How to complete this task: Give back only the part of the data that opens with the line containing "- English Language" and closes with the line containing "#### Parks, Recreation, Leisure", swapping "Associates" for "Associate" and changing nothing else.

┌─ Record set

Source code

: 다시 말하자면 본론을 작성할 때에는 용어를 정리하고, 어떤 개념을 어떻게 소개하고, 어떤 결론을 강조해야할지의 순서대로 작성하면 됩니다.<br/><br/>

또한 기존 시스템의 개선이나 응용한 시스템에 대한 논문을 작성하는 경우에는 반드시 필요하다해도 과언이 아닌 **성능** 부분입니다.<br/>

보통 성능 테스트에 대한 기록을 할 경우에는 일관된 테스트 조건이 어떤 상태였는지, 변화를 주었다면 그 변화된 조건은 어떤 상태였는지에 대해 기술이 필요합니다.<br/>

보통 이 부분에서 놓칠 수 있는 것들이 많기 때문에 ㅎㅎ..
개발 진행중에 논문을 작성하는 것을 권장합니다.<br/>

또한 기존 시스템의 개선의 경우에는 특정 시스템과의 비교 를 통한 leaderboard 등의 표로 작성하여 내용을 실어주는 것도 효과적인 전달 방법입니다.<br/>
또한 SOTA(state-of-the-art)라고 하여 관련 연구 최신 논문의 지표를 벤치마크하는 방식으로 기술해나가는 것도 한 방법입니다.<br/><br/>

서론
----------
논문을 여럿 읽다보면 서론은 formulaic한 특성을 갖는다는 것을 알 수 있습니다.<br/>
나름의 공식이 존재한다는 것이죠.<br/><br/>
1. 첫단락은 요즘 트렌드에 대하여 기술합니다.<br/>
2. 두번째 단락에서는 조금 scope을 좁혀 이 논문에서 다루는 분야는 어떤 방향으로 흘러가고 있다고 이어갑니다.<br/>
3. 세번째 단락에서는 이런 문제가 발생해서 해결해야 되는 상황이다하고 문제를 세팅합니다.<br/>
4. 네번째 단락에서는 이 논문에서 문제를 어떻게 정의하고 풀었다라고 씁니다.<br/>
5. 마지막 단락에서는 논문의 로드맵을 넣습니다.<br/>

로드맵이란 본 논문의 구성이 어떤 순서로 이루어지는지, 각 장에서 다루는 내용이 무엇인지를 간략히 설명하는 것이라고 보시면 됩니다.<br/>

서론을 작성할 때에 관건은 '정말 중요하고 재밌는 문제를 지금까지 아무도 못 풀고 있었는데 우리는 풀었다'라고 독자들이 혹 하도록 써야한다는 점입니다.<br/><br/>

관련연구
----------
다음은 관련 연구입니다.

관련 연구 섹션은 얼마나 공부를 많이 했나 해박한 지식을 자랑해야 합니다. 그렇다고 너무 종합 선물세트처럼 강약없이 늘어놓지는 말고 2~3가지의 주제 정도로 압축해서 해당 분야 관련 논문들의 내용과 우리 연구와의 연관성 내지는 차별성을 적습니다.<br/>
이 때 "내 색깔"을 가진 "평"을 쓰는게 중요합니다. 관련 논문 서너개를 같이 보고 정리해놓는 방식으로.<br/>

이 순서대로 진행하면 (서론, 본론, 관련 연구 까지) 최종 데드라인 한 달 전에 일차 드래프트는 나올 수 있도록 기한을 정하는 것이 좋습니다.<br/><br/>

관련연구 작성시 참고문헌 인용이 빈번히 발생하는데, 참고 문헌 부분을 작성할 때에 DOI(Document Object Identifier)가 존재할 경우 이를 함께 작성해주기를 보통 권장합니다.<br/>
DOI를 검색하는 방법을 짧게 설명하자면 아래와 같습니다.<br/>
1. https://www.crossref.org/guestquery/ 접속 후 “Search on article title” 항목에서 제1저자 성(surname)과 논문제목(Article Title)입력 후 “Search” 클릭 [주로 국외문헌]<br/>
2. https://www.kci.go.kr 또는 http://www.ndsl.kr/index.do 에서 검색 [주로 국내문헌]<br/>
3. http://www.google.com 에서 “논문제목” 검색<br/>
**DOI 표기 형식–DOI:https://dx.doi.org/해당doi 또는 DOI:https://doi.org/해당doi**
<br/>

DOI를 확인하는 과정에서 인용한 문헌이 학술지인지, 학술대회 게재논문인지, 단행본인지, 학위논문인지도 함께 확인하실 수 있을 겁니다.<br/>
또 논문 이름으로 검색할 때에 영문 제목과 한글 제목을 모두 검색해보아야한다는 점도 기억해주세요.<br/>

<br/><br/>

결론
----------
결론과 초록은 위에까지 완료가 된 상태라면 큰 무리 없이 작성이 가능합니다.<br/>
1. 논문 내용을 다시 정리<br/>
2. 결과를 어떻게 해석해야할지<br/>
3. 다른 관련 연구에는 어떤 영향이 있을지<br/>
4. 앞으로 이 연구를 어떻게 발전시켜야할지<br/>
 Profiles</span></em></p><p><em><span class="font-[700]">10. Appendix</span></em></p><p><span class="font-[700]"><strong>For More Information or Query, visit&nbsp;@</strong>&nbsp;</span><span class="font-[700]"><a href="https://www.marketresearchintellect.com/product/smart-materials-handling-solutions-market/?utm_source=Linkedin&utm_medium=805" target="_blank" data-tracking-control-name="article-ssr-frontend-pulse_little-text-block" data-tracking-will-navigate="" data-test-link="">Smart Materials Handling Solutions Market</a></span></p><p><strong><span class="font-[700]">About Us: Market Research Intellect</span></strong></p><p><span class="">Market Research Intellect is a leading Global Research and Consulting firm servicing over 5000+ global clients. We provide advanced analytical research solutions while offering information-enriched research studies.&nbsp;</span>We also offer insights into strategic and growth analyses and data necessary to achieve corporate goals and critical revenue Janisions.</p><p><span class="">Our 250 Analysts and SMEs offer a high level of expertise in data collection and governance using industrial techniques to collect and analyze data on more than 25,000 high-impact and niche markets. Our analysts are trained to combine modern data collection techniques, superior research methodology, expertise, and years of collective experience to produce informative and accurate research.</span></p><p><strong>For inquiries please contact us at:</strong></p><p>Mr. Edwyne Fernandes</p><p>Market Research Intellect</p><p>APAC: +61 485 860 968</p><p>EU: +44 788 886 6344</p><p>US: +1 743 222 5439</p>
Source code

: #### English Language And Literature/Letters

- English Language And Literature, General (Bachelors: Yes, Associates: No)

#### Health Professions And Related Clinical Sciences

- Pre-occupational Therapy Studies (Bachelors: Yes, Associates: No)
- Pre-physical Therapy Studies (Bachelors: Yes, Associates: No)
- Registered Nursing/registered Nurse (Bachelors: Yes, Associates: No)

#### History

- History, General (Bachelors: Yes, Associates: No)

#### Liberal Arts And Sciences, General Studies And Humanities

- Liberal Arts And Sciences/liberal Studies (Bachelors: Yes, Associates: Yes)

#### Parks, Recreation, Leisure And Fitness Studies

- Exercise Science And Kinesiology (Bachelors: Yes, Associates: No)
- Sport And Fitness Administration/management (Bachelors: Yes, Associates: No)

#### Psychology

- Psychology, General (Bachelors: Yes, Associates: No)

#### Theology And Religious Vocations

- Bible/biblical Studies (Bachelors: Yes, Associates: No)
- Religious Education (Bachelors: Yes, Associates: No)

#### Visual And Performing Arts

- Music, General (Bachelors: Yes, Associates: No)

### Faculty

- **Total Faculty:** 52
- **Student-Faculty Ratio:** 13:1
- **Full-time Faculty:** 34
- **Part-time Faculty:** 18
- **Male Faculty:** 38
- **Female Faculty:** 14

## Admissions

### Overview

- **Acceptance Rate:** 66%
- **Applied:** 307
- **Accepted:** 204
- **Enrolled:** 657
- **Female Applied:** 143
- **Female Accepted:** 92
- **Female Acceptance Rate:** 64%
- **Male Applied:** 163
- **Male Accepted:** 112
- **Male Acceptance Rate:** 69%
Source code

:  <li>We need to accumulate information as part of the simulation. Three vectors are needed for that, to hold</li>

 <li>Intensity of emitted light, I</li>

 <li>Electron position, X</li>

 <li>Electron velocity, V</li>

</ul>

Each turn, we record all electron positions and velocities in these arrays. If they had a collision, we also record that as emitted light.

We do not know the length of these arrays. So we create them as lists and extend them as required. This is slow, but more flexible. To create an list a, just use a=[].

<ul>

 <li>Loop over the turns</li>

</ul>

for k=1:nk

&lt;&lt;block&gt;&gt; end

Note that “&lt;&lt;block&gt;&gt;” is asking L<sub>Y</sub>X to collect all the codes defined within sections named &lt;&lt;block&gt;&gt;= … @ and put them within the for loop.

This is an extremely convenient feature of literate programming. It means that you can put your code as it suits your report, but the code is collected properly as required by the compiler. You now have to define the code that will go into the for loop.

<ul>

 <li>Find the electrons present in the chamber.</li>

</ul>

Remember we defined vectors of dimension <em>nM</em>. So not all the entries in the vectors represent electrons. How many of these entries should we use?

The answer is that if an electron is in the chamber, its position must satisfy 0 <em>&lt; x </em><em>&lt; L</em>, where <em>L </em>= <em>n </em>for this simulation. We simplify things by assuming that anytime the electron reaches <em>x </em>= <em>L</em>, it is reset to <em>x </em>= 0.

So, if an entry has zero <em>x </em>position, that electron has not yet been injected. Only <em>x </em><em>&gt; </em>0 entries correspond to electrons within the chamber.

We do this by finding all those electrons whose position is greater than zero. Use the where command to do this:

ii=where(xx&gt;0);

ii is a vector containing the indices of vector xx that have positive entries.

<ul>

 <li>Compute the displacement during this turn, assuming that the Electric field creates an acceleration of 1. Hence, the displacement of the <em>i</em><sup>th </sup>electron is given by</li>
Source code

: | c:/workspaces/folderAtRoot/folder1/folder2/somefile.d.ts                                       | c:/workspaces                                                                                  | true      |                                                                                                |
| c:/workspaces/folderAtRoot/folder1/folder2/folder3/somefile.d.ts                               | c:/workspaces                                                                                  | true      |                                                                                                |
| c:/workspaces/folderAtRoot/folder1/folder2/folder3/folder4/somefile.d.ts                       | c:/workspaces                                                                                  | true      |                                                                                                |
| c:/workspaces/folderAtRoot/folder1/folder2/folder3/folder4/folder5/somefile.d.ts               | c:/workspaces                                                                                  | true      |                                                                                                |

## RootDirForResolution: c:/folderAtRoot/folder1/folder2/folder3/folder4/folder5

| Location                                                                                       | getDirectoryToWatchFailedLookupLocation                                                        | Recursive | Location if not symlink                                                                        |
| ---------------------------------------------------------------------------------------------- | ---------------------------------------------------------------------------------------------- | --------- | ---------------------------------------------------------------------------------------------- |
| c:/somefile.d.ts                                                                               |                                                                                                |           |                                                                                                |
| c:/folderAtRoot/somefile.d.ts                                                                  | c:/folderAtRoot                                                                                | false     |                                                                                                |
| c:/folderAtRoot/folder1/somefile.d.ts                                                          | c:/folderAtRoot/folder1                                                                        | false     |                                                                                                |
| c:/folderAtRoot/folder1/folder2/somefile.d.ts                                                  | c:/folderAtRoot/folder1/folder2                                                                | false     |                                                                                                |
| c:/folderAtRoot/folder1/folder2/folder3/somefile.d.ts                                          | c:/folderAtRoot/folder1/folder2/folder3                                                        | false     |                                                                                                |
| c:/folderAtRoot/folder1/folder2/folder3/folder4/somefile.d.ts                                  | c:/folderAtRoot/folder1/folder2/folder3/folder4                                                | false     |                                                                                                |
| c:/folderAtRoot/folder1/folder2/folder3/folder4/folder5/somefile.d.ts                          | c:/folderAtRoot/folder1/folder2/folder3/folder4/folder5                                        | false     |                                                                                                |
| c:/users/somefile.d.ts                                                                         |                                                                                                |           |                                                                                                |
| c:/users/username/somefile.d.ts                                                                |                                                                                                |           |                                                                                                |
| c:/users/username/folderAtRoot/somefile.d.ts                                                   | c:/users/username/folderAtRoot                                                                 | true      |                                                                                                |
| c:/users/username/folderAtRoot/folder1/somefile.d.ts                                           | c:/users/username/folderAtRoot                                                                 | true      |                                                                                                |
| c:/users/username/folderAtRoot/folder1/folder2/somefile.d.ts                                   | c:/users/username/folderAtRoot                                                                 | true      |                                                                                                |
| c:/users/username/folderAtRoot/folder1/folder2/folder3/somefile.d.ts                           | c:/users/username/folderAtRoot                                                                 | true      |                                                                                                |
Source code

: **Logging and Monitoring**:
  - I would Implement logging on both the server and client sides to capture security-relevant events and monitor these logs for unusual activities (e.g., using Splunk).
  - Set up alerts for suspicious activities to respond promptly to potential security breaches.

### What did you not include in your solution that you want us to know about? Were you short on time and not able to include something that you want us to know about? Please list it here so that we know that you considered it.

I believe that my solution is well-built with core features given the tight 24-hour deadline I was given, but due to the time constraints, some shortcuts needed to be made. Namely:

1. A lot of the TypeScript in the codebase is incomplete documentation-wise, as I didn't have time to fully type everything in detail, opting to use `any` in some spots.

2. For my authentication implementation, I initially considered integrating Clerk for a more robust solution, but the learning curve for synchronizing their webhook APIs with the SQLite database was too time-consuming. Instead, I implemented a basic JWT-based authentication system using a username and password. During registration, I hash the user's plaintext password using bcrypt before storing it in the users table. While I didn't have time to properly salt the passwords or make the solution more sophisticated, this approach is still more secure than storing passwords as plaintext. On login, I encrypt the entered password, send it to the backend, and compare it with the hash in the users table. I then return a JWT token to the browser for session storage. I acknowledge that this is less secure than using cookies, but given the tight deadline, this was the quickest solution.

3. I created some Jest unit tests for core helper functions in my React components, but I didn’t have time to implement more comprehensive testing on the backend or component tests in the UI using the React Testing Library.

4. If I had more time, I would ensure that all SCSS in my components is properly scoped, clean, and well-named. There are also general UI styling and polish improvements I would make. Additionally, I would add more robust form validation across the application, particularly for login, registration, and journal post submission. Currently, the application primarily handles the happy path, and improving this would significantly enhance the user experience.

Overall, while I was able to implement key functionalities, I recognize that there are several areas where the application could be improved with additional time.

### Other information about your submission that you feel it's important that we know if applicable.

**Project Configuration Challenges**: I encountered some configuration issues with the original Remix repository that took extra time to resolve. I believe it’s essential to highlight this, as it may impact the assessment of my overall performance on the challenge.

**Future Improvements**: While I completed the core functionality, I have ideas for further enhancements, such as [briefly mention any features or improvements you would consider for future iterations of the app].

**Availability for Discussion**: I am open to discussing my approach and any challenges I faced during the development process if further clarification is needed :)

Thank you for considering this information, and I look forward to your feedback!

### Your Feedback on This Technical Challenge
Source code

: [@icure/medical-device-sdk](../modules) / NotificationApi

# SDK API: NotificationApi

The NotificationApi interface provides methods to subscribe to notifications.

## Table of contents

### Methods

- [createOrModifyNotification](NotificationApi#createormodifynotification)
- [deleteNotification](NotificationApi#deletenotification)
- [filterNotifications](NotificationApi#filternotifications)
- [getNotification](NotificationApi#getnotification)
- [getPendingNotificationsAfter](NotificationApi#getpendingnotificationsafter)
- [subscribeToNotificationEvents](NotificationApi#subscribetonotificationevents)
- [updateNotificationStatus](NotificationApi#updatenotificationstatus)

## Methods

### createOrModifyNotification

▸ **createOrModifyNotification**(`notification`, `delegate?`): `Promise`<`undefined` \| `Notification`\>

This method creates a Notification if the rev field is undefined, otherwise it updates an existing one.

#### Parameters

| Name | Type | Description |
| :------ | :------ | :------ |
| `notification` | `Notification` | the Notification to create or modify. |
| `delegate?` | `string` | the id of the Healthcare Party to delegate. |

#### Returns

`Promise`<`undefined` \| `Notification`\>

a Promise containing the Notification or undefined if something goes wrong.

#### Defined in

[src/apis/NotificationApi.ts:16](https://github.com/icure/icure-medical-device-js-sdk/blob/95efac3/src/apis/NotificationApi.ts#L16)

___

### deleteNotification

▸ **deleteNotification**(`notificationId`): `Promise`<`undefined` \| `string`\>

└─

Exercise response:
- English Language And Literature, General (Bachelors: Yes, Associate: No)

#### Health Professions And Related Clinical Sciences

- Pre-occupational Therapy Studies (Bachelors: Yes, Associate: No)
- Pre-physical Therapy Studies (Bachelors: Yes, Associate: No)
- Registered Nursing/registered Nurse (Bachelors: Yes, Associate: No)

#### History

- History, General (Bachelors: Yes, Associate: No)

#### Liberal Arts And Sciences, General Studies And Humanities

- Liberal Arts And Sciences/liberal Studies (Bachelors: Yes, Associate: Yes)

#### Parks, Recreation, Leisure And Fitness Studies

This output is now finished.